Open design questions

  • Schema inference vs declared: does the user declare the output schema in TOML, or do we infer from the DataFusion plan? Resolved (39.1): inferred. LazySqlTransform captures input schema on first batch and exposes output_schema() from the compiled plan. A declared override could be added later if config-load-time validation becomes a real need.

  • Per-row error handling: if a row fails type-casting in the transform (e.g. CAST('abc' AS INTEGER)), do we drop, DLQ, or fail the batch? Default to fail-the-batch; offer on_error = "drop" | "dlq" | "fail" in TOML. Status: not yet implemented; the current path bubbles the error from DataFusionTransform::transform, which the pipeline's metrics counter increments + propagates. DLQ on transform errors is plausible scope for a follow-up.

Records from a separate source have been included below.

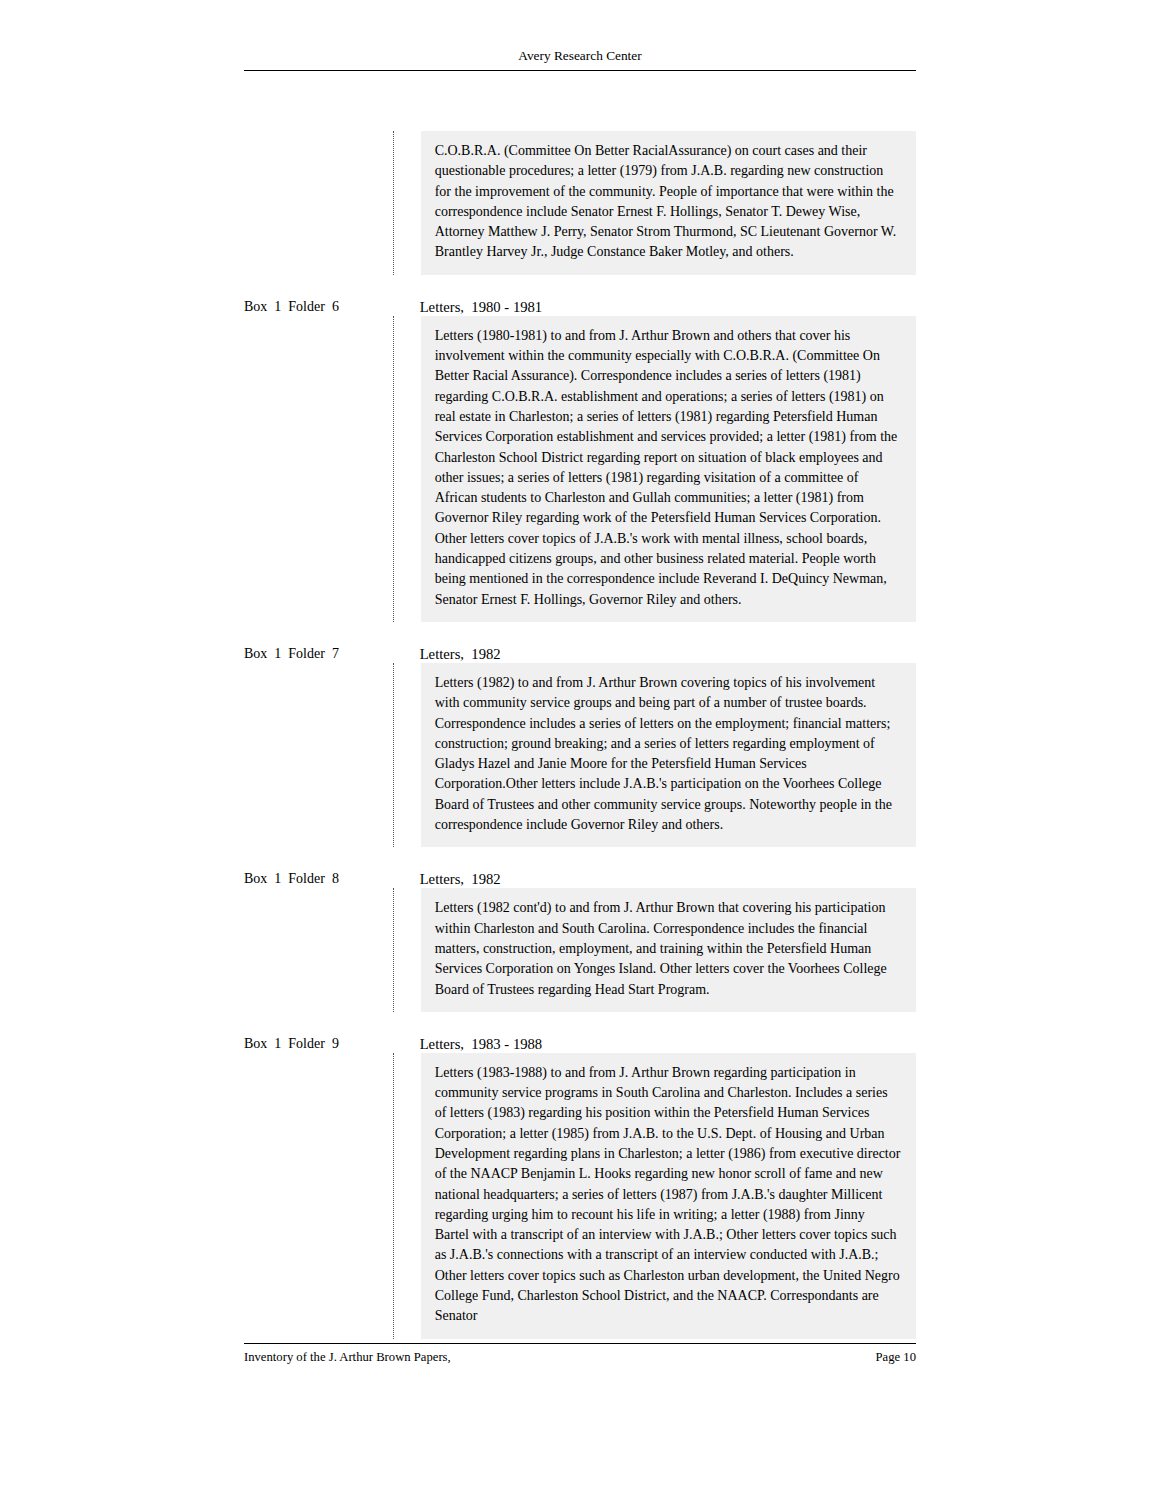Avery Research Center
C.O.B.R.A. (Committee On Better RacialAssurance) on court cases and their questionable procedures; a letter (1979) from J.A.B. regarding new construction for the improvement of the community. People of importance that were within the correspondence include Senator Ernest F. Hollings, Senator T. Dewey Wise, Attorney Matthew J. Perry, Senator Strom Thurmond, SC Lieutenant Governor W. Brantley Harvey Jr., Judge Constance Baker Motley, and others.
Box 1 Folder 6
Letters, 1980 - 1981
Letters (1980-1981) to and from J. Arthur Brown and others that cover his involvement within the community especially with C.O.B.R.A. (Committee On Better Racial Assurance). Correspondence includes a series of letters (1981) regarding C.O.B.R.A. establishment and operations; a series of letters (1981) on real estate in Charleston; a series of letters (1981) regarding Petersfield Human Services Corporation establishment and services provided; a letter (1981) from the Charleston School District regarding report on situation of black employees and other issues; a series of letters (1981) regarding visitation of a committee of African students to Charleston and Gullah communities; a letter (1981) from Governor Riley regarding work of the Petersfield Human Services Corporation. Other letters cover topics of J.A.B.'s work with mental illness, school boards, handicapped citizens groups, and other business related material. People worth being mentioned in the correspondence include Reverand I. DeQuincy Newman, Senator Ernest F. Hollings, Governor Riley and others.
Box 1 Folder 7
Letters, 1982
Letters (1982) to and from J. Arthur Brown covering topics of his involvement with community service groups and being part of a number of trustee boards. Correspondence includes a series of letters on the employment; financial matters; construction; ground breaking; and a series of letters regarding employment of Gladys Hazel and Janie Moore for the Petersfield Human Services Corporation.Other letters include J.A.B.'s participation on the Voorhees College Board of Trustees and other community service groups. Noteworthy people in the correspondence include Governor Riley and others.
Box 1 Folder 8
Letters, 1982
Letters (1982 cont'd) to and from J. Arthur Brown that covering his participation within Charleston and South Carolina. Correspondence includes the financial matters, construction, employment, and training within the Petersfield Human Services Corporation on Yonges Island. Other letters cover the Voorhees College Board of Trustees regarding Head Start Program.
Box 1 Folder 9
Letters, 1983 - 1988
Letters (1983-1988) to and from J. Arthur Brown regarding participation in community service programs in South Carolina and Charleston. Includes a series of letters (1983) regarding his position within the Petersfield Human Services Corporation; a letter (1985) from J.A.B. to the U.S. Dept. of Housing and Urban Development regarding plans in Charleston; a letter (1986) from executive director of the NAACP Benjamin L. Hooks regarding new honor scroll of fame and new national headquarters; a series of letters (1987) from J.A.B.'s daughter Millicent regarding urging him to recount his life in writing; a letter (1988) from Jinny Bartel with a transcript of an interview with J.A.B.; Other letters cover topics such as J.A.B.'s connections with a transcript of an interview conducted with J.A.B.; Other letters cover topics such as Charleston urban development, the United Negro College Fund, Charleston School District, and the NAACP. Correspondants are Senator
Inventory of the J. Arthur Brown Papers, Page 10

  • Cross-batch state for windows + at-least-once: if a window fires after a target write but before commit, and the process crashes, we need to either re-emit the window on restart (idempotent target required) or persist window state. Phase 39.4 will pick: probably persist state to the same checkpoint store as offsets. Still open — gated on Phase 39.4.

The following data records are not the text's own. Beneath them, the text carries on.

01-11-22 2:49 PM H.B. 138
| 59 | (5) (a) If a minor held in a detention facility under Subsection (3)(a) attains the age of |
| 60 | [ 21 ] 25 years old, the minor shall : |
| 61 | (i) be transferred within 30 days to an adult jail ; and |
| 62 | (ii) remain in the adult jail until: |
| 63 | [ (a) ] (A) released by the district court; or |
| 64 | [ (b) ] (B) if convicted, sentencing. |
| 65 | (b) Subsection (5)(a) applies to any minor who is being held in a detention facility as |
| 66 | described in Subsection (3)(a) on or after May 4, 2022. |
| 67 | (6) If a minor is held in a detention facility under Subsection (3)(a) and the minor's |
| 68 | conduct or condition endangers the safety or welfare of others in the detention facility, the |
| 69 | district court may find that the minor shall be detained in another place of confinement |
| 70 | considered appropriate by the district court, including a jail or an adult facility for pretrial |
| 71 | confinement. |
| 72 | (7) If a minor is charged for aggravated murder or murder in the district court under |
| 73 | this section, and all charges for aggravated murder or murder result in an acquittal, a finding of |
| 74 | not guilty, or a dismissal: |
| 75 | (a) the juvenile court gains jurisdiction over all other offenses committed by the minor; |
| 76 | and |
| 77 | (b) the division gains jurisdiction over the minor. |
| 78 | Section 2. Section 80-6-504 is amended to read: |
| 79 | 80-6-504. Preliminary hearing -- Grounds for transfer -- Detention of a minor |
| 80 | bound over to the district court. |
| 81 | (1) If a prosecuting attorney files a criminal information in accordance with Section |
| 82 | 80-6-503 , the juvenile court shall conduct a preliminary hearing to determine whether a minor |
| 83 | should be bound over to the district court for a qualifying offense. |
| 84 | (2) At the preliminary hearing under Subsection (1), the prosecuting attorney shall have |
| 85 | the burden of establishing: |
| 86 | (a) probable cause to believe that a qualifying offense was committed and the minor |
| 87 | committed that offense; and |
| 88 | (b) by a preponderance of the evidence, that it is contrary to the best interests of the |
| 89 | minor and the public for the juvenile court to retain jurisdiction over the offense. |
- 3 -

  • Lookup schema drift on refresh: new (39.3). If the refreshed lookup's schema differs from the original, the MemTable::try_new registration succeeds (it doesn't cross-check against the cached SQL plan), but the next transform() re-execution may fail with a column-not-found error from DataFusion. The current behavior is to surface that error to the supervisor (which restarts + re-plans against the new schema). A more graceful path would be to detect drift on refresh + force a re-plan eagerly; left as follow-on work.

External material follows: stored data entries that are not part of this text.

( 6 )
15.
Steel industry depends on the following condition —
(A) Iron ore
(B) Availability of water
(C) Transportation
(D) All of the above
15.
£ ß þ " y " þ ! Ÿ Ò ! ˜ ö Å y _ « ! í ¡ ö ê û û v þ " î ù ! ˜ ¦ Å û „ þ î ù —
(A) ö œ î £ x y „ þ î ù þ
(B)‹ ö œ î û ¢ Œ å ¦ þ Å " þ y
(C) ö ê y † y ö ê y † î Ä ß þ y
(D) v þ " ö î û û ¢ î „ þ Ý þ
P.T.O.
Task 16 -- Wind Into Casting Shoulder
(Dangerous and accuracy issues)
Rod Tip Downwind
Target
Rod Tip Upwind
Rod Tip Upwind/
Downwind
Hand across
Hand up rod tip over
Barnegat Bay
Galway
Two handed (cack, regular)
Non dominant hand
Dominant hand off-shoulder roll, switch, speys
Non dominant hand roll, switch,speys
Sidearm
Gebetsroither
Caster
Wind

  • Transform overhead in pending_* counters: if the transform drops 90% of rows, the source's pending offsets cover 100% of input. The streaming pipeline's metrics should report both rows_in and rows_out so the drop rate is observable. Resolved (Π.4b-1b): the pipeline's Prometheus registry exports ematix_streaming_rows_consumed_total (pre-transform input row count) and ematix_streaming_rows_written_total (post-transform row count actually written to targets). The drop rate is 1 - rows_written / rows_consumed.

What this doesn't change

  • Same-DB load paths still use the dialect-specific SQL in strategy/{append,merge,scd2,truncate}.rs. The transform layer is for cross-backend or stream→DB pipelines where there's a real Arrow-shape boundary anyway.
  • Streaming backends without ack/checkpoint coordination (e.g. RabbitMQ, Pub/Sub, Kinesis with in-memory checkpoints today) keep their existing semantics. The transform is inserted between read and write; commit/ack semantics are unchanged.
  • DataFusion's arrow ABI version. It's already pinned via the deltalake dep tree. Phase 39 doesn't move the pin; it just lets us use what's already there.

When this lands

Originally a "wait for concrete requirement" gate. Phases 39.1 through 39.3 have now landed with:

  • BatchTransform trait, DataFusionTransform, and LazySqlTransform in crates/ematix-flow-core/src/transform.rs.
  • Pipeline integration via StreamingPipelineConfig.transform and the matching [transform] TOML block.
  • Lookup tables ([transform.lookups.<name>]) loaded once at startup, with optional refresh_interval_ms driving a background tokio task that atomically swaps the registered MemTable.
  • Python facade: run_streaming_pipeline(transform_sql=, lookups=), the Lookup dataclass, and @ematix.streaming_pipeline(...) decorator.
  • Bench harness at crates/ematix-flow-core/benches/transform.rs with results recorded above.

Phases 39.4 (windows) and 39.5 (session windows + stateful joins) remain gated on a concrete requirement. Window semantics + crash recovery + bounded state are non-trivial; the design above captures the open questions but the phases haven't started.